Noosim, a 5th year student at MISR, stated the following in a press release shortly after Mamdani’s:
Prof. Mamdani clearly stated in his address to students in a meeting that the university is NOT A DEMOCRATIC INSTITITION, but rather, a FUEDAL ONE. This public response was aired in a meeting where he was responding to a petition students had written to him in 2015, demanding representation on decision making boards at MISR. Does Makerere University agree with this approach? Do the donors uphold this approach? Do academics in the university and the public in general agree to this idea of the political structure of the university? I therefore request, that an investigation into the problems at MISR by an unbiased team should continue, under the terms of that committee, and not those of Prof. Mamdani. Long live MISR, long live Makerere University, and Long Live Democracy! Aluta Continua!
Despite the issues raised by Dr. Nyanzi and the PhD students, which in the very least justify an investigation into the management of MISR, many Ugandans continue to laud Prof. Mamdani and his great achievements. Students at the PhD program and some members of staff insist that he is not who his publications portray him to be. Noosim stated in an interview with NTV Uganda that “you can’t reconcile his actions with what he has written because it’s so painful to do so…many times, we keep re-quoting things he wrote back to him…you said this, how can you then victimize students this way, how can you then victimize staff this way?” Indeed many of the Students and staff at MISR, including Dr. Nyanzi were once greatly inspired by this man.
The very powerful, public, and uncritical support for Mamadani feeds into the “Big Man” culture that is thriving in Uganda, sending the message that “Big Men” are above the law, “Big Men” are above following procedures and respecting the hierarchies in institutions they serve or having their actions investigated even when they inspire such a desperate protest as someone undressing at their workplace, because their vision is so bright that the institution cannot survive without them. Some of Yoweri Museveni’s most ardent supporters have found company with Mamdani’s supporters, arguing that maintaining an individual in power, is more important than respecting constitutionally set term and age limits, or following legal procedures created by instutions.

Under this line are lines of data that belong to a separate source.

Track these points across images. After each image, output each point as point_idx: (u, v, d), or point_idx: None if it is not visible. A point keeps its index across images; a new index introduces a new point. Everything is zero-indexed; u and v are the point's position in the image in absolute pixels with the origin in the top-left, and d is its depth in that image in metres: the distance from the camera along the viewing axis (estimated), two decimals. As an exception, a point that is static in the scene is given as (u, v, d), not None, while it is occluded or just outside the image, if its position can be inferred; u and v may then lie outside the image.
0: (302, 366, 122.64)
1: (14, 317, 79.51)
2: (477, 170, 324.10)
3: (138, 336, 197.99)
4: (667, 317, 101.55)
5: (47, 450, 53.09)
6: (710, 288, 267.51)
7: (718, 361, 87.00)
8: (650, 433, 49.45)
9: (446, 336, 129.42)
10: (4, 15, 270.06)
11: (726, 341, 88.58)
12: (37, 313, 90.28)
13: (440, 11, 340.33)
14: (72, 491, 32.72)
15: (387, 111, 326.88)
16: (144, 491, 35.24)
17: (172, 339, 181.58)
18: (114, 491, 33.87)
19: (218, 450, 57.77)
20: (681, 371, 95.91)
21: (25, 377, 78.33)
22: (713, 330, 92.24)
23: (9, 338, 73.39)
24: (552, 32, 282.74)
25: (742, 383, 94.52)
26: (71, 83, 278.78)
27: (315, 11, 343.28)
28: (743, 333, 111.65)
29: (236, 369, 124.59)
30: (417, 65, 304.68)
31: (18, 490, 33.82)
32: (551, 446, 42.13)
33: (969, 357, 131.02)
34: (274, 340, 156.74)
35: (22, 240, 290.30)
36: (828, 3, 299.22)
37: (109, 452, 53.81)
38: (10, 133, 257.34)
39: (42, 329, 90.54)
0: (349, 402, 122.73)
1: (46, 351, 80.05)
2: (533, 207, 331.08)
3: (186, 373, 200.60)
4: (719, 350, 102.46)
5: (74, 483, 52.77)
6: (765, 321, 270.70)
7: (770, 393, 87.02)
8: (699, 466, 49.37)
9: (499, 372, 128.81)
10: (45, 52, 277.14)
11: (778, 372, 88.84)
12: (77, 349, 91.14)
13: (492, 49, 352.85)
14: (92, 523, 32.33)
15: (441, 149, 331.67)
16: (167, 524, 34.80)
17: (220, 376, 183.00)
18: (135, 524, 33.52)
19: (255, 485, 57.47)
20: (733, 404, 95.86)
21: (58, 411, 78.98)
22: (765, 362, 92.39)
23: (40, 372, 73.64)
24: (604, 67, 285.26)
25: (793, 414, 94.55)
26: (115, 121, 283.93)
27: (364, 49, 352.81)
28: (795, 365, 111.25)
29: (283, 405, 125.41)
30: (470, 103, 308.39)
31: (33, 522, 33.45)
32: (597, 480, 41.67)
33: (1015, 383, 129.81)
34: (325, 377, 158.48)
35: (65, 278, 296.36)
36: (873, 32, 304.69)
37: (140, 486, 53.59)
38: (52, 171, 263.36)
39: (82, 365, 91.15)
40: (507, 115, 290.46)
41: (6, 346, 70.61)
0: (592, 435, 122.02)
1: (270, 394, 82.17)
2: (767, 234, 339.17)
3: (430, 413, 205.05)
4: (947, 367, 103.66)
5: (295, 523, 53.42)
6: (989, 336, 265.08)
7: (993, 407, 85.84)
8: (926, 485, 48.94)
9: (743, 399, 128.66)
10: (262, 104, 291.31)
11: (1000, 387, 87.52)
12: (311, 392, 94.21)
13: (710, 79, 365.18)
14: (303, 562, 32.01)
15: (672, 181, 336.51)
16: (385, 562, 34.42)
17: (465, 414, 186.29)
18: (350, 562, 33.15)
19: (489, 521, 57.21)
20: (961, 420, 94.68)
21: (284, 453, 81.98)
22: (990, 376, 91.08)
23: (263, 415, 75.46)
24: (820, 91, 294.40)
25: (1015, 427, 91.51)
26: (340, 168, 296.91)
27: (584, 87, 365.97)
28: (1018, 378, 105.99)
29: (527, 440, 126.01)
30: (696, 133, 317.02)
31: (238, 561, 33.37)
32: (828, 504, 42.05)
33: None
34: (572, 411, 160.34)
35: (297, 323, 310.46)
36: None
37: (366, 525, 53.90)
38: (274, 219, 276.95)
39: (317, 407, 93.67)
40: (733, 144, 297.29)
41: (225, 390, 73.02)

The microcosm of Mamdani and MISR raises larger questions about the building of institutions in Uganda and in East Africa generally. When will we start to build strong institutions that can survive beyond the people placed in charge of them? Are there no other Ugandans who can push MISR forward, especially given the firm foundation that Prof. Mamdani has laid, as argued by his most ardent supporters? Are legally set term limits and age limits worth nothing in this region? It is clear that the “Big man” syndrome which began with and defines our political leadership, has now penetrated academia. Is “Big Man’ syndrome the curse of Uganda?